Herein lies a problem. Can an individual make this judgment or is it the domain of policy makers in public health? The UK National Screening Committee has set the Down’s detection rate benchmark at 75%, with a false positive rate of less than 3%. It claims that four tests meet these criteria—the quadruple second trimester test, the serum first and second trimester integrated test, the full integrated test, and the first trimester combined test (table⇓).5 From April 2010 the NHS target is even tougher—detection rate of more than 90% with a false positive rate of less than 2%.
The Danish paper found that the first trimester combined test had a false positive rate of 3.3% (95% confidence interval 3.1% to 3.4%).3 Could the NHS can do better? Should we implement the integrated test (table 1) and “force” women to wait for the results until 16 weeks of gestation, or should we trust the Canadian data and implement contingency screening in the hope that everyday practice mirrors their modelled data?4
In reality, prospective parents demand a personalised approach, entirely in keeping with the NHS’s promise of responsive, convenient, and personalised services.6 For antenatal Down’s syndrome screening, equal attention has to be given to women who choose not to be screened, those who think that any risk is unacceptable, and those who want a formal risk assessment to decide what to do.
At any stage of the decision making process women are entitled to change their mind—specialists in this field see this on a daily basis. Women who decline Down’s syndrome screening often demand amniocentesis when Down’s syndrome is suspected on ultrasound later in pregnancy. Those who have Down’s syndrome detected on amniocentesis do not necessarily choose to terminate the pregnancy. Women who are screen positive often do not have confirmatory invasive testing and low risk women sometimes do. In Denmark in 2006, 1388 invasive procedures were triggered by a positive screening test but almost twice as many (n=2274) were carried out because of advanced maternal age or other indications. These decisions are not irrational—they are personal choices that change during pregnancy and between pregnancies. A risk of one in 50 may be reassuring for a 42 year old woman after a long period of infertility, whereas a risk of one in 500 may be unacceptable to a young woman with two healthy young children.

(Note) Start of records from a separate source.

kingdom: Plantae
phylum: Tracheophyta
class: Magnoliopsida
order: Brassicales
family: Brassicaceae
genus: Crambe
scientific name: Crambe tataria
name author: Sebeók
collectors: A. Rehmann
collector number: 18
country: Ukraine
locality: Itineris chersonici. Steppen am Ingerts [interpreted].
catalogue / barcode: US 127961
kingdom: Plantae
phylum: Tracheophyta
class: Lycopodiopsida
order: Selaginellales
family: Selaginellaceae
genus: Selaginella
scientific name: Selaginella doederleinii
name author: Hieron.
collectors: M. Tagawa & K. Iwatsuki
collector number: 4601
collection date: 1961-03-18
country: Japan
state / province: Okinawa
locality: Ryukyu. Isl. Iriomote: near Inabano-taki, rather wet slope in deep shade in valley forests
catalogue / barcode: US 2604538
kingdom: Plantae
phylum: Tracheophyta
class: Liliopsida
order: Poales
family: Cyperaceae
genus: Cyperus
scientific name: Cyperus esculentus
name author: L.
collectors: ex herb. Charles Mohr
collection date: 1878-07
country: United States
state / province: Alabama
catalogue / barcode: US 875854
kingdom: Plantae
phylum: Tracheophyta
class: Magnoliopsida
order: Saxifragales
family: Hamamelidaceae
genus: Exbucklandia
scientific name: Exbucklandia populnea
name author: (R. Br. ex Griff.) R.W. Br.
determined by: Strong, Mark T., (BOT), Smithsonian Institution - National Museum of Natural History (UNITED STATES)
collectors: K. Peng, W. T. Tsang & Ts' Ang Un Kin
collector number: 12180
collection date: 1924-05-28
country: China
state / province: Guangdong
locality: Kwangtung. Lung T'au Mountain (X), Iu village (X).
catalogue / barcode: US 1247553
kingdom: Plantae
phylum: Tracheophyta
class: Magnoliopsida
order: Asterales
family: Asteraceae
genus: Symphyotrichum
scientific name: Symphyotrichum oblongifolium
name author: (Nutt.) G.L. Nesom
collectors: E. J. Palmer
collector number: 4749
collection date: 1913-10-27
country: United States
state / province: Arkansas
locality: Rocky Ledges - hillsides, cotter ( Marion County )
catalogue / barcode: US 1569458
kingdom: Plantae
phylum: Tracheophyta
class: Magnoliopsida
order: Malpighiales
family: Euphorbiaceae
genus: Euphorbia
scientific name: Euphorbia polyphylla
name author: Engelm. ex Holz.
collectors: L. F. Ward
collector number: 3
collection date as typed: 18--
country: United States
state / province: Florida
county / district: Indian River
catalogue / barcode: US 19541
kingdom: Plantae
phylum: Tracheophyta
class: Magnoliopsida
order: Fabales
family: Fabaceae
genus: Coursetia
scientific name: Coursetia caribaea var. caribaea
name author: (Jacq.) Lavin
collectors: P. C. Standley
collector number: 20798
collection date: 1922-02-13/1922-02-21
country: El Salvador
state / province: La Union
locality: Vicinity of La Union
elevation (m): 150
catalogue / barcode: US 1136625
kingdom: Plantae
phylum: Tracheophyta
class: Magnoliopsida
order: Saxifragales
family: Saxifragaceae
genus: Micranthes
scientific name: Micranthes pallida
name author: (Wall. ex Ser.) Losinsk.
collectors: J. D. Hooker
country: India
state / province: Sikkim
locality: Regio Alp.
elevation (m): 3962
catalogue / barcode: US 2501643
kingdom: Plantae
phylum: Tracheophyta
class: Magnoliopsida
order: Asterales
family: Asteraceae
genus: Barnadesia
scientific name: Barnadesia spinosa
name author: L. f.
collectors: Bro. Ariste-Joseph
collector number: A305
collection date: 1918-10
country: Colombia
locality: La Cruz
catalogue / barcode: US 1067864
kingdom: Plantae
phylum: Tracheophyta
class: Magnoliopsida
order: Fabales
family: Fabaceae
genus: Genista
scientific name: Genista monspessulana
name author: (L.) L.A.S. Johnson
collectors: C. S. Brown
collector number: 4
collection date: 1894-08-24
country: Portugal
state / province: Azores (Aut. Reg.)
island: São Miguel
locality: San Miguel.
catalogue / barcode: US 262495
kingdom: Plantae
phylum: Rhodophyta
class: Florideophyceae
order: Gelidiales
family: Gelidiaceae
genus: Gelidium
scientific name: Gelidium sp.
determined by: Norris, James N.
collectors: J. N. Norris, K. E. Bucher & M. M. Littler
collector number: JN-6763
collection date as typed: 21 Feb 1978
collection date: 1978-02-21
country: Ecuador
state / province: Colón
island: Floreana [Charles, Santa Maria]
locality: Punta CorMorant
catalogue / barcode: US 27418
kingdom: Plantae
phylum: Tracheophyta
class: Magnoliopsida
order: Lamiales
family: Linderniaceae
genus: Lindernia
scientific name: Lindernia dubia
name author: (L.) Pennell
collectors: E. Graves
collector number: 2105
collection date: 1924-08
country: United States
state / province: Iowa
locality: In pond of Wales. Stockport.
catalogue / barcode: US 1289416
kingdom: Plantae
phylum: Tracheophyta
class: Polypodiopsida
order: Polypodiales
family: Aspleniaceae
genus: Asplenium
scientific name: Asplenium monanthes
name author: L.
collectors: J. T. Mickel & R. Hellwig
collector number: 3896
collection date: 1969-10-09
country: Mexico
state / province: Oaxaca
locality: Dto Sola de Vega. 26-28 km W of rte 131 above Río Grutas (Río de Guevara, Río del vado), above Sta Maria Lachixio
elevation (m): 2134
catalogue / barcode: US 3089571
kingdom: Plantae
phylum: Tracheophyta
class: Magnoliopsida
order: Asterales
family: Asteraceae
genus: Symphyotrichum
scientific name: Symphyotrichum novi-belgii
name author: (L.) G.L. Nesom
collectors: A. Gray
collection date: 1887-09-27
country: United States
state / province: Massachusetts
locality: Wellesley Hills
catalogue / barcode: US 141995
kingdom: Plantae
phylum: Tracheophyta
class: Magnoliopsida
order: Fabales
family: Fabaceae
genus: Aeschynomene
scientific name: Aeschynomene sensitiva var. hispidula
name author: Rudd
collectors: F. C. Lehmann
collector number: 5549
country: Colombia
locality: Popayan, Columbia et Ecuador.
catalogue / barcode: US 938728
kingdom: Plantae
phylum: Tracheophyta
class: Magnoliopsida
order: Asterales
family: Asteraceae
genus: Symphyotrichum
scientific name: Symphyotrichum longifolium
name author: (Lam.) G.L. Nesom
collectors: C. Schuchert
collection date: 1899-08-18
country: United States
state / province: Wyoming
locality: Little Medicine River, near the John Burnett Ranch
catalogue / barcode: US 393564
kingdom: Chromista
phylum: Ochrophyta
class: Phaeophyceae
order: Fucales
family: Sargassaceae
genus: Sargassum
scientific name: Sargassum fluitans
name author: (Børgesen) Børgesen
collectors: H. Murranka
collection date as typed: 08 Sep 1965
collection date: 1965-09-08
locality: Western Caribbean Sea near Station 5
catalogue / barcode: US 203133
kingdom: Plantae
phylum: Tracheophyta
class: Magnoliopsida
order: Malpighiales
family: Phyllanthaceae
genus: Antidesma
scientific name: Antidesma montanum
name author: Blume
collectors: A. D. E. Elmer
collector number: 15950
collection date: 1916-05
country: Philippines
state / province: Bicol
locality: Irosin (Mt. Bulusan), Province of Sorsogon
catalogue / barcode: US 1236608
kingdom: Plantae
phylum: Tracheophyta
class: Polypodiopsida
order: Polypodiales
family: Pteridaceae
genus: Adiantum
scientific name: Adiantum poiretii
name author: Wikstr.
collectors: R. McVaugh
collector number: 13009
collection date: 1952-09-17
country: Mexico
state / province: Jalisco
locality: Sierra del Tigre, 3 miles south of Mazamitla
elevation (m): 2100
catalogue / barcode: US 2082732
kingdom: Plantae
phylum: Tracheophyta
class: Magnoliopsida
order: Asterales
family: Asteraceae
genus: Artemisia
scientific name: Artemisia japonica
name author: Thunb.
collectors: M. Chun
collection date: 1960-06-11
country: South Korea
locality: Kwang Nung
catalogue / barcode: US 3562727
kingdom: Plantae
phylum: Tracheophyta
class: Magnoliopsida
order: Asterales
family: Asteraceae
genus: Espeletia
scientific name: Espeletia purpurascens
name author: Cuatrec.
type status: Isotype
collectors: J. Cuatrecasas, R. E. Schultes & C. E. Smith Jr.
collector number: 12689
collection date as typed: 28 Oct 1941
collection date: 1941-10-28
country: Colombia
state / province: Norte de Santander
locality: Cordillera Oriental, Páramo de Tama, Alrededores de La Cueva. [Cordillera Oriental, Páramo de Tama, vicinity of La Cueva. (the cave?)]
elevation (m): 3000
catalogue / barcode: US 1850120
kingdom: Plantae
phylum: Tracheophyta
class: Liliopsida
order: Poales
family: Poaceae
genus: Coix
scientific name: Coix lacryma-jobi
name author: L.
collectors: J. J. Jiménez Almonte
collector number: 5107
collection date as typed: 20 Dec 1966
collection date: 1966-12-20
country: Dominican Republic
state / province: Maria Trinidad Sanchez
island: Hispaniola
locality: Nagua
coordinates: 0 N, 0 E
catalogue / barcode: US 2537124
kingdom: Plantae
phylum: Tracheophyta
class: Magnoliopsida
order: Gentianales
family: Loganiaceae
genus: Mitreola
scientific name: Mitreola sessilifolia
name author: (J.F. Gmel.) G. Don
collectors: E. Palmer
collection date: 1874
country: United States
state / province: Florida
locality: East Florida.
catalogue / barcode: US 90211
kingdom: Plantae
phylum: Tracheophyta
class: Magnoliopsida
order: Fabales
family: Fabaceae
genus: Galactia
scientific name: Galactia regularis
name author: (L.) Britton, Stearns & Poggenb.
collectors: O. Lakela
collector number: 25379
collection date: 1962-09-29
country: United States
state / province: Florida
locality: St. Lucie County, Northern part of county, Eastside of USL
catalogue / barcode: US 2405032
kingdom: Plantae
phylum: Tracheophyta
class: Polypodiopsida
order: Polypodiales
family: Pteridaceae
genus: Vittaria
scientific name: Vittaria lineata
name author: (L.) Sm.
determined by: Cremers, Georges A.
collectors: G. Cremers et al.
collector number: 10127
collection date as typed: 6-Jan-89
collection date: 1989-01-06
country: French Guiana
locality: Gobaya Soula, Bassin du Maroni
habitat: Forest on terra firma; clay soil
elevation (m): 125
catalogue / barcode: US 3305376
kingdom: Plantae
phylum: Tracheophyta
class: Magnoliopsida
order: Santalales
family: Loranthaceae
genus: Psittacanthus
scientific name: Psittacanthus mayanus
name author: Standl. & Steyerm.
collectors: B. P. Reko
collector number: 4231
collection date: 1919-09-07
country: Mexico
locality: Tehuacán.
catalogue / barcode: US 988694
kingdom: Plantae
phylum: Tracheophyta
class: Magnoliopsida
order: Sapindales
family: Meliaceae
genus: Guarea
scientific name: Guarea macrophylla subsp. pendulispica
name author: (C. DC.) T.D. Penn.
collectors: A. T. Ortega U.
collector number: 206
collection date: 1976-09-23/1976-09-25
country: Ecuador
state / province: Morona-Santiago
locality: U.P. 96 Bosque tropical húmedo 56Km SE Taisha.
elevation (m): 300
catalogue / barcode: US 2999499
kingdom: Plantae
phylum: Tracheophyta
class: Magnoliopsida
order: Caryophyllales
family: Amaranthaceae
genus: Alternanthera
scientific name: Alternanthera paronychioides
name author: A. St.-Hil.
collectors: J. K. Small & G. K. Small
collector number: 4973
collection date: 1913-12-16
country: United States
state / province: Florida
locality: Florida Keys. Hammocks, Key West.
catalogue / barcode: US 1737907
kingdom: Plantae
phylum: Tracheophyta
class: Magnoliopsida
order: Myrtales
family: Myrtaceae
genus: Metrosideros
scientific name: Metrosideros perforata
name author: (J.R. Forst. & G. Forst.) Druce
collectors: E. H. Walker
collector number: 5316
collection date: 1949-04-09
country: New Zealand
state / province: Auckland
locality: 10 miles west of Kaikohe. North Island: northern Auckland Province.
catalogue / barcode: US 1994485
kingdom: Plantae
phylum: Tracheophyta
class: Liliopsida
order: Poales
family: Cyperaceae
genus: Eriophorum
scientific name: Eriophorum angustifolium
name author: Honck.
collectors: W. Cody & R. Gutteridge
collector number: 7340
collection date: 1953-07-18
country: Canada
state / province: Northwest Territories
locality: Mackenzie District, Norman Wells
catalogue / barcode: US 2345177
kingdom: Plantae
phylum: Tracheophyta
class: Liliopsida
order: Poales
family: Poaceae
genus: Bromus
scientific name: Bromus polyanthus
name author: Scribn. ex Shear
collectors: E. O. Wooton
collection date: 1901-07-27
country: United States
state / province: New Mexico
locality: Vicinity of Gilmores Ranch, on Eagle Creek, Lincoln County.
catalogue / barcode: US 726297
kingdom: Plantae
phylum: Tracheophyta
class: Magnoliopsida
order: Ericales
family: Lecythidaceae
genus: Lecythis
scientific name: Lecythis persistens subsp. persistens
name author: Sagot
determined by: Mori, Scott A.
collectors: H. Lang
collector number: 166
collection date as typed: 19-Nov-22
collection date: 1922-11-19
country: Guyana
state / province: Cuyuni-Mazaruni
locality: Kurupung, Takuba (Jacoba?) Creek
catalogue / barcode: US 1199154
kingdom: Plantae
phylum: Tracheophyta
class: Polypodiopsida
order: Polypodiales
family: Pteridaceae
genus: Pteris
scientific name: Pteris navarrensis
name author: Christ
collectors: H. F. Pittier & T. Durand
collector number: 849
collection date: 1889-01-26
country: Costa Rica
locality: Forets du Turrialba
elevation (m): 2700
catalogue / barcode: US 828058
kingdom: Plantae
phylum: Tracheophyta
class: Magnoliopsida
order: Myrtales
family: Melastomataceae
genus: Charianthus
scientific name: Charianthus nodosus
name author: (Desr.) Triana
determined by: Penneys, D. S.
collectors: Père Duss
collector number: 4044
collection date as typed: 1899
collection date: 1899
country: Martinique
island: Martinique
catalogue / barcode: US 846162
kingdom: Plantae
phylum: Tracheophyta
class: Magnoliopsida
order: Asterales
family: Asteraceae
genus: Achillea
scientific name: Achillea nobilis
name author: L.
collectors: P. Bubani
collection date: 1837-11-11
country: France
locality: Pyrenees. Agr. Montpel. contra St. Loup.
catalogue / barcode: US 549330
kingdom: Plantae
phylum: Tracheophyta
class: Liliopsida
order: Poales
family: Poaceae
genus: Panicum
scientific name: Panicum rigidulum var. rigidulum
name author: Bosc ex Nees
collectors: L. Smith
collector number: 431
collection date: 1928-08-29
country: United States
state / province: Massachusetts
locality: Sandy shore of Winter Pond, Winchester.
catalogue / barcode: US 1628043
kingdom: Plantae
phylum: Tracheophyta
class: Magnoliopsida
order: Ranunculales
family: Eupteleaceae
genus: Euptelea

The solution is not to search for a “one size fits all” screening test, but to have a range of options—all of which provide reliable and reproducible results. Worryingly, some reports have found that the quality of software used to calculate individualised risk varies greatly.7 The authorities should focus their attention on regulating and mandatory auditing of ultrasound and laboratory service providers, both in the NHS and the private sector. Prospective parents and their health carers should be allowed to decide what type of risk assessment (if any) they need, and how soon they want the results. More importantly, they do not need a cut off to tell them what to do.
There is no such thing as a low risk or high risk for Down’s syndrome. All that we need is the woman’s own accurately and reproducibly determined pregnancy specific risk of Down’s syndrome, which—given the circumstances—may be acceptable or unacceptable to her. Surely a responsive and personalised NHS can cope with that.
Cite this as: BMJ 2009;338:b140
Competing interests: None declared.
Provenance and peer review: Commissioned; not externally peer reviewed.